What you need to do> How many lines of the listing below contain "Photo"? State the number alone.

Records to use>
§

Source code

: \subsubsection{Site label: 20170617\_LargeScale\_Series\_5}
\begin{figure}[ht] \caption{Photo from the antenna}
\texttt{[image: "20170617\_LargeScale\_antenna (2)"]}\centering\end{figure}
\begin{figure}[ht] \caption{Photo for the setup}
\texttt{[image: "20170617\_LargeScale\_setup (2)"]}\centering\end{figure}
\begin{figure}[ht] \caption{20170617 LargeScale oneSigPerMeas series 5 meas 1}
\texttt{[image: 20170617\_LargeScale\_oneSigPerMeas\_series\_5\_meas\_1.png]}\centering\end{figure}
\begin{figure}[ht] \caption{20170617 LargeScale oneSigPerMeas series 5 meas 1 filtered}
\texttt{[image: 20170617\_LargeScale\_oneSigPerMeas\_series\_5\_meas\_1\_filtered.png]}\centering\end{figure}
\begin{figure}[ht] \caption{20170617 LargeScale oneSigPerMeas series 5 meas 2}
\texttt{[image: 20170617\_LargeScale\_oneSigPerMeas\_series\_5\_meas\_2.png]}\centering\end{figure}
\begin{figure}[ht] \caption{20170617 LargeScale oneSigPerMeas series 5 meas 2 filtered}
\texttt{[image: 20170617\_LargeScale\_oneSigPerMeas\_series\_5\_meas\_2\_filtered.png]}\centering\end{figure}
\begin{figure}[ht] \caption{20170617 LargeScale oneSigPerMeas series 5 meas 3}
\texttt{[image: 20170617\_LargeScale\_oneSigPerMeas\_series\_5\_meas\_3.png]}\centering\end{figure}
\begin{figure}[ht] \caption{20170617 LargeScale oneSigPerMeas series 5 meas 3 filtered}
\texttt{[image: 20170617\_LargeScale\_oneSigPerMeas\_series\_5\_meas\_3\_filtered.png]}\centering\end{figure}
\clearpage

§

Answer section> 2